Of course, there were gifts. Inspector Queen, who felt he owed Kerrie
something,
sent a set of handsome Swedish silver cutlery. Violet Day sent—silently—a beautiful Lalique flower-bowl. It took her last cent. The gifts from Hollywood were modest but legion.

Strangely, Mr. Ellery Queen sent nothing. Mr. Rummell was hurt.

“It's not the idea of the gift, y'understand,” he complained to Kerrie, “but after all—”

“Perhaps he's sick, Beau.”

“Say, I never thought of that!” Beau became alarmed. “I haven't seen him for days—”

They took a cab to the Queen apartment. Mr. Queen was out. Mr. Queen was at the office of
Ellery Queen, Inc.

“Office?” exclaimed Beau. “He
must
be sick!”

But they found Mr. Queen ensconced in his swivel-chair the veritable mirror of health and spirits.

“Ah, the newlyweds,” said Mr. Queen, hastening to bestow a partner's kiss on the bride. “How's married life?”

“Never mind that,” snapped Beau. “Where you been keeping yourself? You ducked out after the wedding—”

“I've been sitting here in this lonely tomb,” murmured Mr. Queen, “reflecting. On life's little ironies. By the way, why aren't you two in a nice, expensive place for your honeymoon?”

“Because we can't afford it,” said Kerrie. “And Atlantic City was
so
lovely.”

“Yeah, I'm still getting that taffy out of my teeth,” said Beau. “I'd have been around sooner, El, only you know how it is. Just married, have to scout around for a flat—”

“Atlantic City—flat!” Mr. Queen looked horrified. “What are you thinking of?”

“The old budget,” said Beau.
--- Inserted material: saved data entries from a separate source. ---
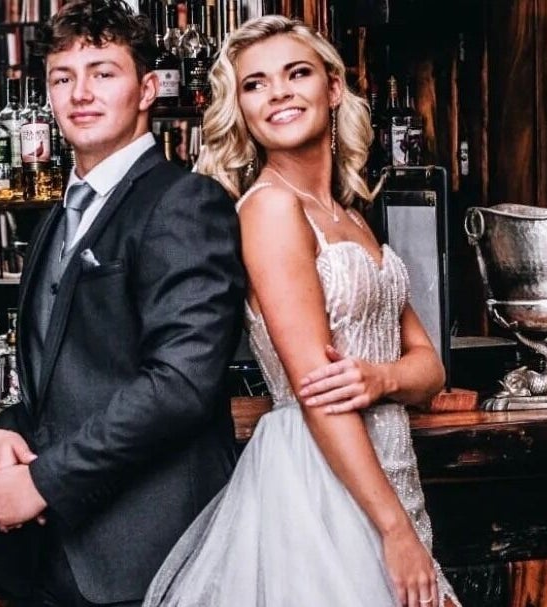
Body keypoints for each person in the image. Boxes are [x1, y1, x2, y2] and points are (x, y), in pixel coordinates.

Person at [143, 15, 461, 607]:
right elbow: (318, 391)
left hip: (389, 467)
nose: (279, 93)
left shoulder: (349, 215)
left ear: (333, 87)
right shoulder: (268, 210)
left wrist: (380, 377)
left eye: (296, 74)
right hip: (320, 480)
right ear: (240, 107)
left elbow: (431, 369)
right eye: (255, 84)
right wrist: (394, 531)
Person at [0, 0, 246, 605]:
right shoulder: (54, 217)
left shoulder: (185, 202)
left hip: (153, 550)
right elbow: (63, 376)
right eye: (63, 78)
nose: (81, 94)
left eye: (103, 72)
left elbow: (180, 384)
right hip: (59, 554)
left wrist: (43, 481)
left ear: (147, 88)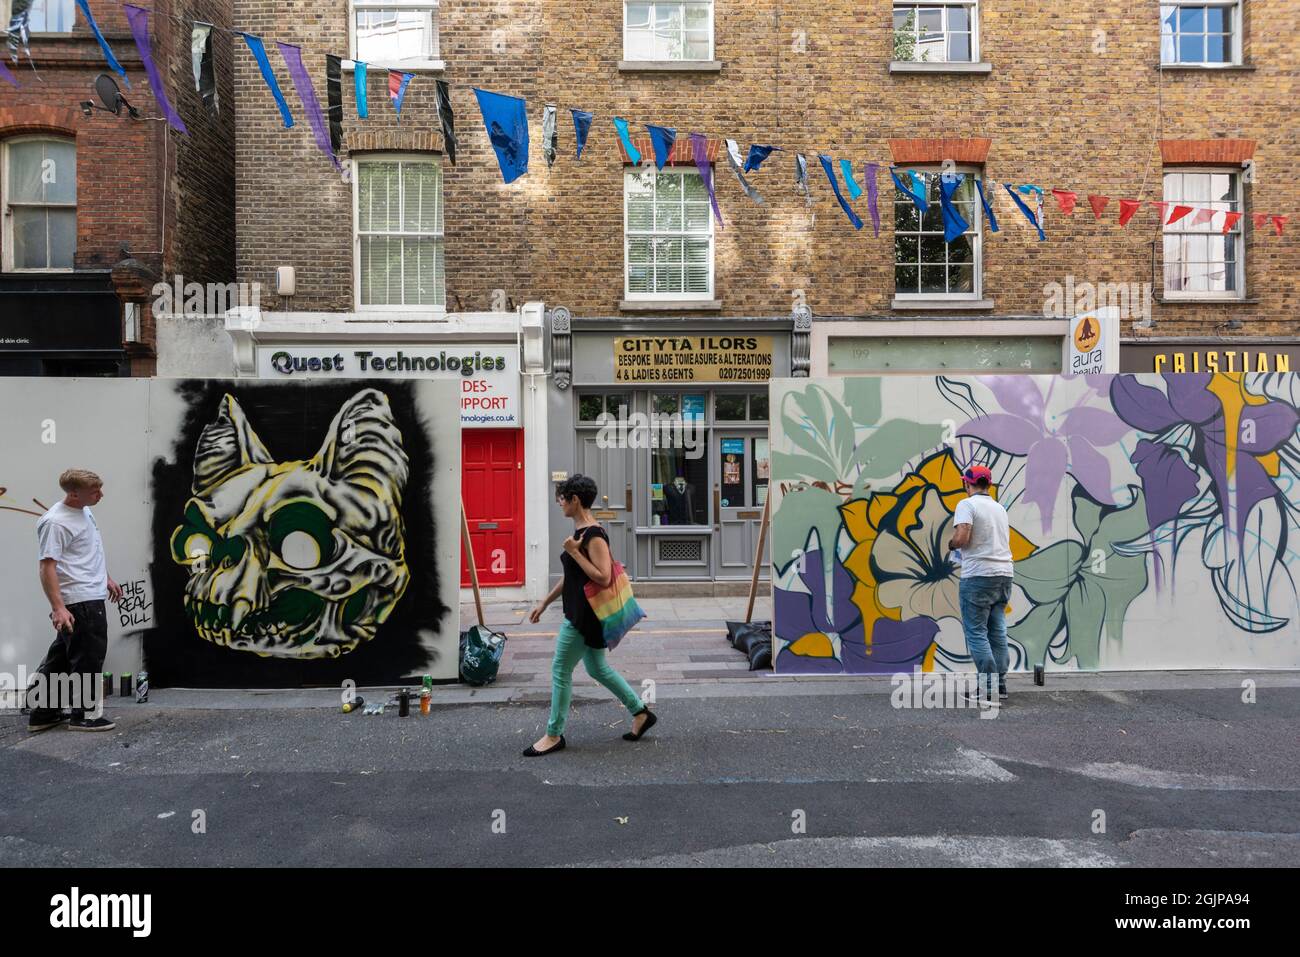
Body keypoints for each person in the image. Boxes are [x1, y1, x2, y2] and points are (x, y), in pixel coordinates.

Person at [524, 474, 656, 756]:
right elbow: (571, 578)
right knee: (597, 668)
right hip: (580, 612)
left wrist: (575, 552)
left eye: (562, 498)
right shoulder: (579, 532)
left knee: (561, 670)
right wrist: (544, 603)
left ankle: (553, 734)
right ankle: (640, 712)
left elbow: (604, 577)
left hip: (585, 618)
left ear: (575, 500)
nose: (560, 503)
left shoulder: (593, 535)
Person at [28, 469, 122, 732]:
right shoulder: (56, 522)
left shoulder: (84, 511)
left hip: (90, 593)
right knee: (88, 657)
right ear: (73, 493)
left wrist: (106, 578)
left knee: (61, 658)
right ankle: (85, 715)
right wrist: (58, 608)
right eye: (95, 492)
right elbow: (47, 567)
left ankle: (43, 714)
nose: (100, 495)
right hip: (80, 600)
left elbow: (86, 553)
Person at [947, 464, 1014, 706]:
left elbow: (963, 537)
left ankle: (987, 690)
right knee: (997, 631)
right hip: (1004, 575)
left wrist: (952, 545)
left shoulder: (967, 505)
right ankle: (1000, 685)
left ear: (967, 483)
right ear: (989, 485)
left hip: (978, 576)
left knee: (976, 633)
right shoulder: (999, 508)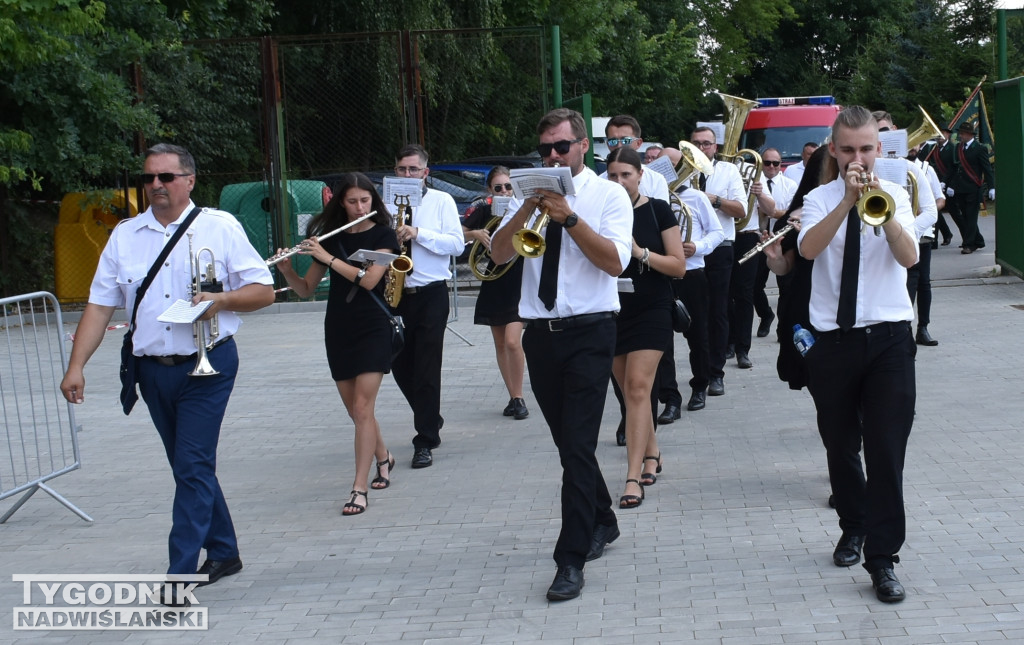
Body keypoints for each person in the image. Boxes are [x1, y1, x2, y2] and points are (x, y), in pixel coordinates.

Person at [59, 143, 275, 598]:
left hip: (209, 362)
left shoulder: (220, 226)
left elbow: (263, 291)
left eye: (166, 177)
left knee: (192, 464)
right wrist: (76, 366)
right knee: (188, 466)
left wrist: (222, 299)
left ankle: (180, 575)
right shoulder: (125, 235)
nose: (156, 185)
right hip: (151, 369)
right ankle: (224, 550)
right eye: (149, 178)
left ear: (189, 180)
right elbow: (100, 306)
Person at [491, 108, 632, 602]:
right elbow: (498, 254)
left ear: (581, 148)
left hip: (592, 330)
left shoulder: (608, 194)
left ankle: (569, 559)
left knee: (576, 445)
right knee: (568, 445)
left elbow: (615, 262)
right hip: (541, 333)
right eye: (544, 149)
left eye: (561, 147)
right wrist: (528, 210)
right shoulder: (527, 197)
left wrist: (568, 219)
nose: (552, 155)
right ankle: (603, 519)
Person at [798, 106, 918, 603]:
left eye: (866, 148)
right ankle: (853, 524)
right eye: (848, 149)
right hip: (834, 342)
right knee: (840, 443)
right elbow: (806, 251)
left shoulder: (894, 195)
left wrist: (880, 210)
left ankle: (884, 558)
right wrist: (847, 201)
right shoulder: (818, 198)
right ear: (834, 150)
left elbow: (909, 257)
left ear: (879, 148)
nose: (858, 157)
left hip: (889, 338)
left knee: (887, 452)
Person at [274, 173, 400, 516]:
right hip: (340, 327)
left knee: (362, 408)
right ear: (340, 203)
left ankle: (358, 489)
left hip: (374, 325)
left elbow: (370, 280)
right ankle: (384, 455)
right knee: (356, 412)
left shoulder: (384, 234)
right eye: (352, 201)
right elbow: (305, 290)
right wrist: (287, 270)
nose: (360, 207)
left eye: (365, 200)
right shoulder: (329, 237)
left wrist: (328, 258)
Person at [605, 146, 686, 508]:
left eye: (626, 175)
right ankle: (652, 452)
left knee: (638, 387)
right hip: (612, 309)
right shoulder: (603, 211)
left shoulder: (657, 209)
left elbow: (678, 266)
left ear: (640, 176)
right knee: (628, 391)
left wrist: (640, 254)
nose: (620, 182)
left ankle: (632, 477)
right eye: (613, 175)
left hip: (653, 308)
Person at [388, 144, 465, 469]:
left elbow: (457, 244)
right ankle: (429, 414)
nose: (407, 175)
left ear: (425, 173)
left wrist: (418, 233)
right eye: (402, 170)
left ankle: (425, 439)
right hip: (396, 292)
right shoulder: (384, 202)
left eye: (413, 170)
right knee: (397, 364)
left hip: (432, 292)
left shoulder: (441, 201)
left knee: (427, 366)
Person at [655, 153, 724, 420]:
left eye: (674, 165)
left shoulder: (695, 197)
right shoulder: (651, 198)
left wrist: (697, 247)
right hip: (660, 273)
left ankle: (700, 385)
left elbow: (717, 232)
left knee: (698, 335)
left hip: (692, 272)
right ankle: (670, 398)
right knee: (662, 341)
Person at [462, 166, 529, 420]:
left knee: (513, 340)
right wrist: (475, 233)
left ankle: (520, 395)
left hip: (519, 275)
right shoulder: (484, 210)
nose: (504, 191)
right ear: (490, 190)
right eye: (498, 187)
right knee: (500, 342)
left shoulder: (525, 208)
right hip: (496, 277)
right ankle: (514, 396)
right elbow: (457, 232)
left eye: (508, 186)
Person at [871, 110, 940, 347]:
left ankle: (920, 329)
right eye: (877, 133)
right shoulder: (867, 169)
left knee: (919, 284)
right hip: (877, 242)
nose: (882, 137)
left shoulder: (914, 168)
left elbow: (931, 211)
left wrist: (908, 230)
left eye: (885, 131)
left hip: (911, 240)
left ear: (894, 131)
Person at [690, 127, 746, 396]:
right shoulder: (683, 171)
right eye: (696, 143)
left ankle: (715, 373)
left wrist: (715, 200)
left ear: (715, 147)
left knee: (717, 311)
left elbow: (741, 210)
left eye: (707, 144)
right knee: (694, 314)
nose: (702, 148)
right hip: (688, 249)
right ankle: (700, 371)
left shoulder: (728, 171)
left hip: (720, 246)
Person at [753, 147, 797, 339]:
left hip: (781, 239)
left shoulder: (790, 185)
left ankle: (782, 329)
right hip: (758, 238)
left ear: (781, 165)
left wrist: (772, 211)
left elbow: (791, 214)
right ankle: (766, 315)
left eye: (776, 163)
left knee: (786, 289)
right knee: (754, 286)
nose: (771, 167)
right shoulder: (753, 184)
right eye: (767, 163)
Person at [945, 120, 995, 254]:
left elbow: (987, 169)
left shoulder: (979, 148)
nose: (960, 136)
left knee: (971, 217)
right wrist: (950, 185)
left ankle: (969, 244)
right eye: (960, 133)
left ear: (970, 134)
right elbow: (956, 169)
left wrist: (991, 187)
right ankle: (978, 241)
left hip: (973, 188)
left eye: (963, 133)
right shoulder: (958, 148)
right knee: (966, 216)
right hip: (960, 188)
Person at [600, 115, 670, 202]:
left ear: (638, 143)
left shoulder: (656, 180)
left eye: (626, 140)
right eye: (613, 141)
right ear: (607, 144)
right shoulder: (599, 182)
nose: (619, 146)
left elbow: (661, 214)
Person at [920, 127, 955, 246]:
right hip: (930, 180)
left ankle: (936, 238)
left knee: (934, 210)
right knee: (935, 211)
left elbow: (952, 166)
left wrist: (945, 181)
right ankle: (945, 234)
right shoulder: (932, 148)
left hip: (940, 182)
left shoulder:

He wore the faintly hang-dog look of the hopelessly married man. “I can't afford to kid around, Ellery. As soon as we get settled, I'll come back to the office and start peddling the old personality again. You know. Confidential Matters Handled Confidentially? Give Us a Try—We Never Fail. The old grind—”

“Not a bit of it,” said Mr. Queen firmly. “I'm scouting around myself. For a new partner.”

“What?” yelled Beau. “Hey, what is this? What's the matter with
me?”

“My good man, you're through—
fini.”

Beau looked stricken. “But, Ellery … for the love of Mike … I've got to make a living, don't I?”